Step 1: Understanding the Question:
The question asks for the mathematical shape of the temperature distribution profile across a flat (plane) wall experiencing steady-state, one-dimensional conductive heat transfer with constant thermal conductivity and no internal heat source.
Step 2: Key Formula or Approach:
Fourier's Law of heat conduction in one dimension is:
\[ q = -k A \frac{dT}{dx} \]
where:
$q$ = heat transfer rate ($\text{W}$),
$k$ = thermal conductivity ($\text{W/m}\cdot\text{K}$),
$A$ = cross-sectional area perpendicular to heat flow ($\text{m}^2$),
$\frac{dT}{dx}$ = temperature gradient in the direction of distance $x$.
Step 3: Detailed Explanation:
• Steady-State Conditions: Under steady-state conditions, the temperature at any position $x$ is constant over time, meaning the heat transfer rate ($q$) passing through the wall remains constant.
• No Heat Generation: With no internal heat generation and assuming constant thermal conductivity ($k$) and cross-sectional area ($A$), we can rearrange Fourier's Law as:
\[ \frac{dT}{dx} = -\frac{q}{k A} = \text{Constant} \]
• Integration: Integrating this differential equation with respect to distance $x$:
\[ \int dT = \int \left( -\frac{q}{k A} \right) dx \]
\[ T(x) = C_1 x + C_2 \]
where $C_1 = -\frac{q}{k A}$ and $C_2$ is the integration constant defined by boundary conditions.

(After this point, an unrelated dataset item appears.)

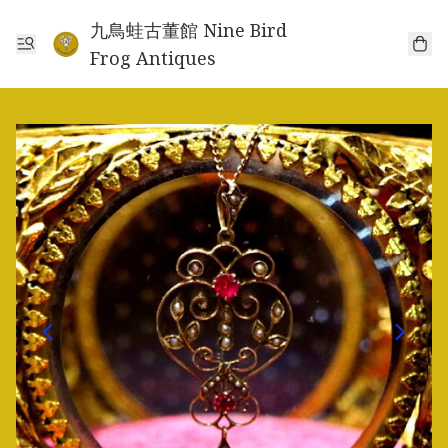
九鳥蛙古董館 Nine Bird
Frog Antiques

• Profile Analysis: This is the equation of a straight line ($y = mx + c$). Consequently, the temperature decreases uniformly and linearly with distance through the plane wall.
Step 4: Final Answer:
Under steady-state, one-dimensional conduction with no heat generation, the temperature profile across a plane wall is linear, making option (A) the correct choice.